Saved entries
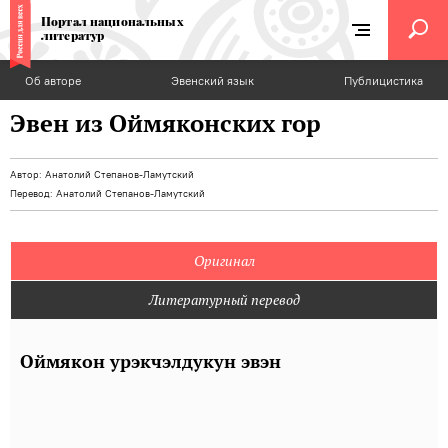
Портал национальных
литератур
Об авторе
Эвенский язык
Публицистика
Эвен из Оймяконских гор
Автор:
Анатолий Степанов-Ламутский
Перевод:
Анатолий Степанов-Ламутский
Оригинал
Литературный перевод
Оймякон урэкчэлдукун эвэн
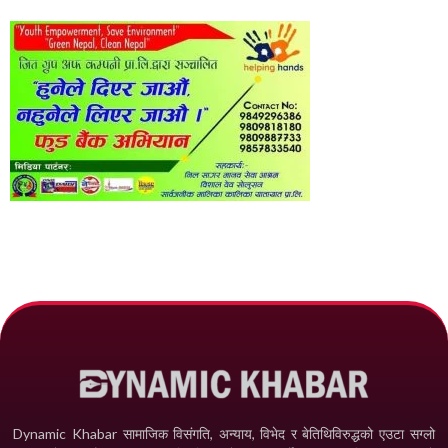
Dynamic Khabar सामाजिक विसंगति, अन्याय, विभेद­ र बेतिथिविरुद्धको एउटा सग्लो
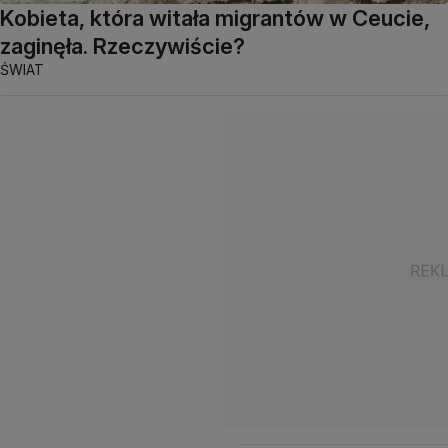
Kobieta, która witała migrantów w Ceucie,
zaginęła. Rzeczywiście?
ŚWIAT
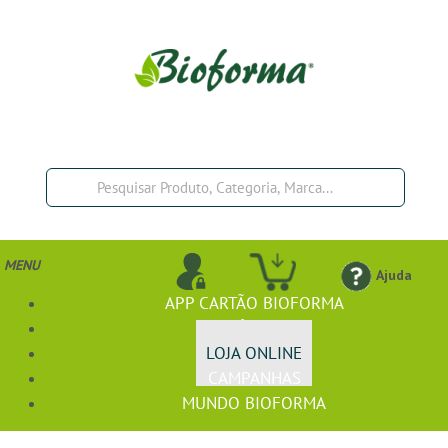
MENU
Ajuda
APP CARTÃO BIOFORMA
BIOFÓRMULA+
LOJA ONLINE
CAMPANHAS
MUNDO BIOFORMA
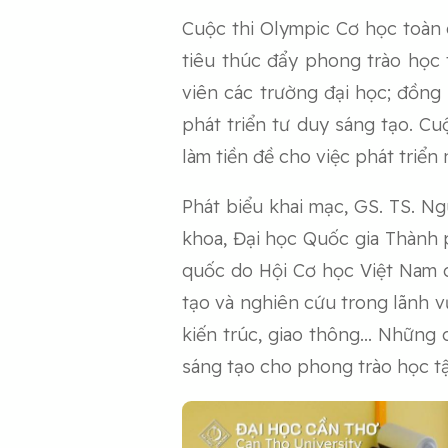
Cuộc thi Olympic Cơ học toàn
tiêu thúc đẩy phong trào học 
viên các trường đại học; đồng 
phát triển tư duy sáng tạo. C
làm tiền đề cho việc phát triển
Phát biểu khai mạc, GS. TS. N
khoa, Đại học Quốc gia Thành 
quốc do Hội Cơ học Việt Nam ch
tạo và nghiên cứu trong lãnh vự
kiến trúc, giao thông... Những
sáng tạo cho phong trào học t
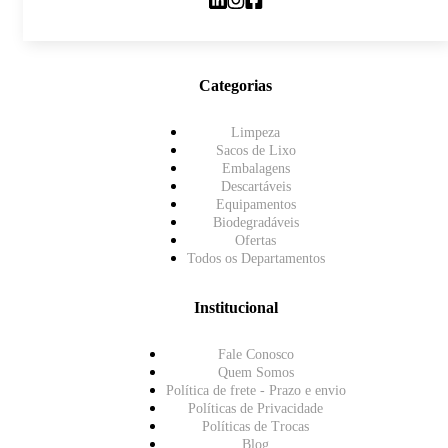
Categorias
Limpeza
Sacos de Lixo
Embalagens
Descartáveis
Equipamentos
Biodegradáveis
Ofertas
Todos os Departamentos
Institucional
Fale Conosco
Quem Somos
Política de frete - Prazo e envio
Políticas de Privacidade
Políticas de Trocas
Blog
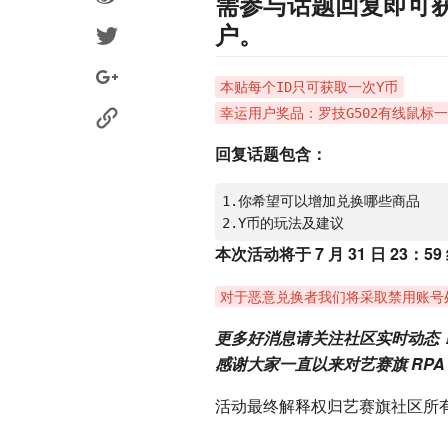
需参与话题回复即可获得
户。
本贴每个ID只可获取一次Y币
幸运用户奖品：罗技G502有线鼠标
回复话题包含：
1.你希望可以增加兑换哪些商品

2
.Y
本次活动将于 7 月 31 日 23：
对于恶意兑换者我们将采取禁用账号
更多好消息请关注社区实时动态
感谢大家一直以来对艺赛旗 RPA
活动最终解释权归艺赛旗社区所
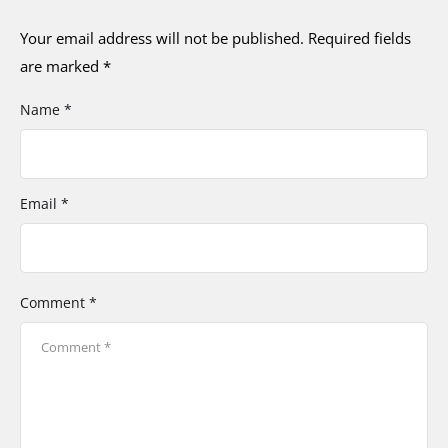
Your email address will not be published.
Required fields
are marked
*
Name *
Email *
Comment *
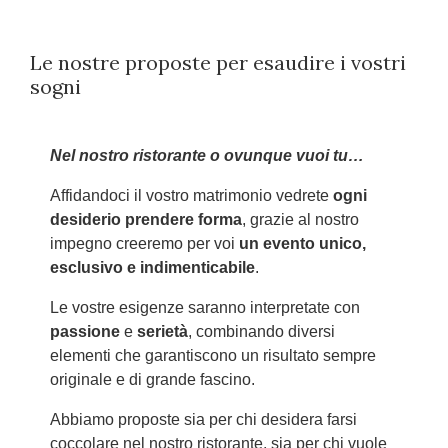
Le nostre proposte per esaudire i vostri
sogni
Nel nostro ristorante o ovunque vuoi tu…
Affidandoci il vostro matrimonio vedrete
ogni
desiderio prendere forma
, grazie al nostro
impegno creeremo per voi
un evento unico,
esclusivo e indimenticabile
.
Le vostre esigenze saranno interpretate con
passione
e
serietà
, combinando diversi
elementi che garantiscono un risultato sempre
originale e di grande fascino.
Abbiamo proposte sia per chi desidera farsi
coccolare nel nostro ristorante, sia per chi vuole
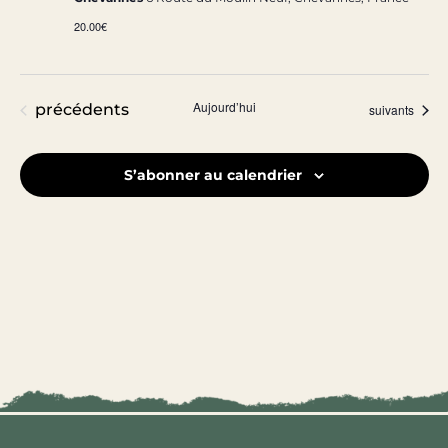
20.00€
Aujourd’hui
Évènements
précédents
Évènements
suivants
S’abonner au calendrier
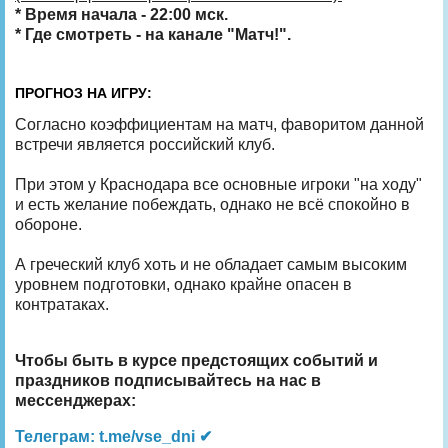
* Время начала - 22:00 мск.
* Где смотреть - на канале "Матч!".
ПРОГНОЗ НА ИГРУ:
Согласно коэффициентам на матч, фаворитом данной
встречи является российский клуб.
При этом у Краснодара все основные игроки "на ходу"
и есть желание побеждать, однако не всё спокойно в
обороне.
А греческий клуб хоть и не обладает самым высоким
уровнем подготовки, однако крайне опасен в
контратаках.
Чтобы быть в курсе предстоящих событий и
праздников подписывайтесь на нас в
мессенджерах:
Телеграм: t.me/vse_dni ✔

### Task details
The required output is the number of lines in the records that contain the word "Políticas", with nothing added.

### Result
2